# Exercise prompt
How many lines below hold "year"? Answer with only the number.

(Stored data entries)
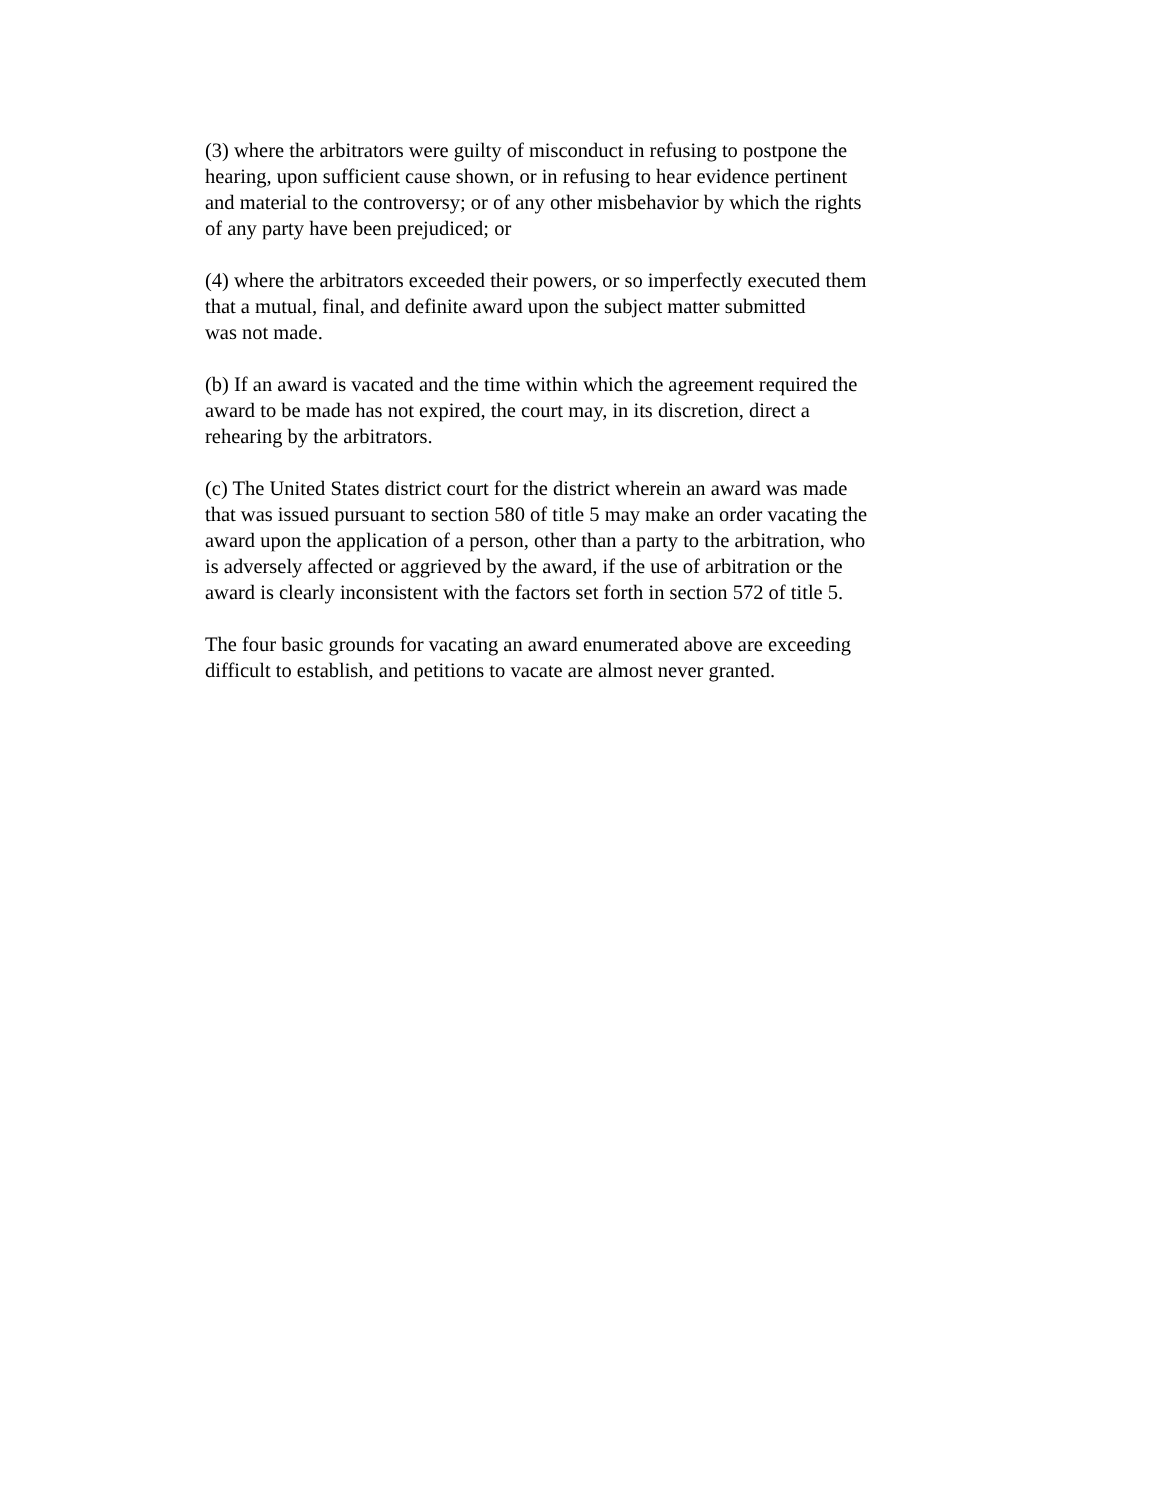(3) where the arbitrators were guilty of misconduct in refusing to postpone the
hearing, upon sufficient cause shown, or in refusing to hear evidence pertinent
and material to the controversy; or of any other misbehavior by which the rights
of any party have been prejudiced; or
(4) where the arbitrators exceeded their powers, or so imperfectly executed them
that a mutual, final, and definite award upon the subject matter submitted
was not made.
(b) If an award is vacated and the time within which the agreement required the
award to be made has not expired, the court may, in its discretion, direct a
rehearing by the arbitrators.
(c) The United States district court for the district wherein an award was made
that was issued pursuant to section 580 of title 5 may make an order vacating the
award upon the application of a person, other than a party to the arbitration, who
is adversely affected or aggrieved by the award, if the use of arbitration or the
award is clearly inconsistent with the factors set forth in section 572 of title 5.
The four basic grounds for vacating an award enumerated above are exceeding
difficult to establish, and petitions to vacate are almost never granted.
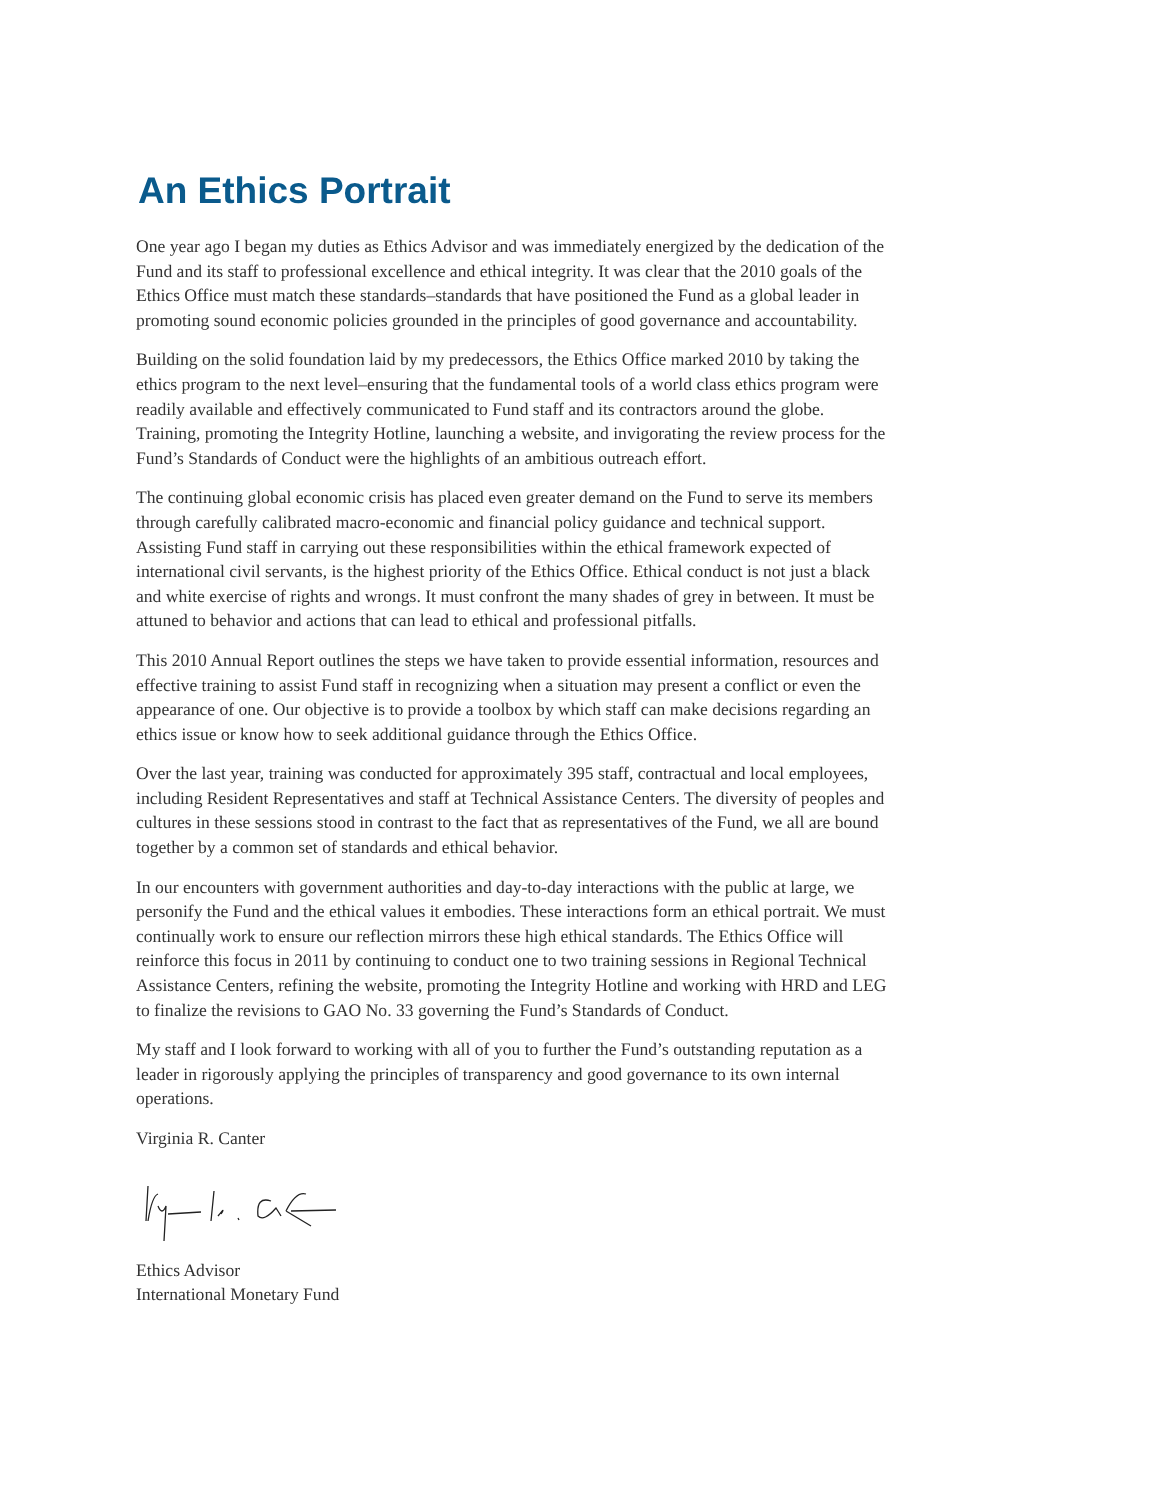An Ethics Portrait
One year ago I began my duties as Ethics Advisor and was immediately energized by the dedication of the Fund and its staff to professional excellence and ethical integrity. It was clear that the 2010 goals of the Ethics Office must match these standards–standards that have positioned the Fund as a global leader in promoting sound economic policies grounded in the principles of good governance and accountability.
Building on the solid foundation laid by my predecessors, the Ethics Office marked 2010 by taking the ethics program to the next level–ensuring that the fundamental tools of a world class ethics program were readily available and effectively communicated to Fund staff and its contractors around the globe. Training, promoting the Integrity Hotline, launching a website, and invigorating the review process for the Fund’s Standards of Conduct were the highlights of an ambitious outreach effort.
The continuing global economic crisis has placed even greater demand on the Fund to serve its members through carefully calibrated macro-economic and financial policy guidance and technical support. Assisting Fund staff in carrying out these responsibilities within the ethical framework expected of international civil servants, is the highest priority of the Ethics Office. Ethical conduct is not just a black and white exercise of rights and wrongs. It must confront the many shades of grey in between. It must be attuned to behavior and actions that can lead to ethical and professional pitfalls.
This 2010 Annual Report outlines the steps we have taken to provide essential information, resources and effective training to assist Fund staff in recognizing when a situation may present a conflict or even the appearance of one. Our objective is to provide a toolbox by which staff can make decisions regarding an ethics issue or know how to seek additional guidance through the Ethics Office.
Over the last year, training was conducted for approximately 395 staff, contractual and local employees, including Resident Representatives and staff at Technical Assistance Centers. The diversity of peoples and cultures in these sessions stood in contrast to the fact that as representatives of the Fund, we all are bound together by a common set of standards and ethical behavior.
In our encounters with government authorities and day-to-day interactions with the public at large, we personify the Fund and the ethical values it embodies. These interactions form an ethical portrait. We must continually work to ensure our reflection mirrors these high ethical standards. The Ethics Office will reinforce this focus in 2011 by continuing to conduct one to two training sessions in Regional Technical Assistance Centers, refining the website, promoting the Integrity Hotline and working with HRD and LEG to finalize the revisions to GAO No. 33 governing the Fund’s Standards of Conduct.
My staff and I look forward to working with all of you to further the Fund’s outstanding reputation as a leader in rigorously applying the principles of transparency and good governance to its own internal operations.
Virginia R. Canter
Ethics Advisor
International Monetary Fund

# Written reply
2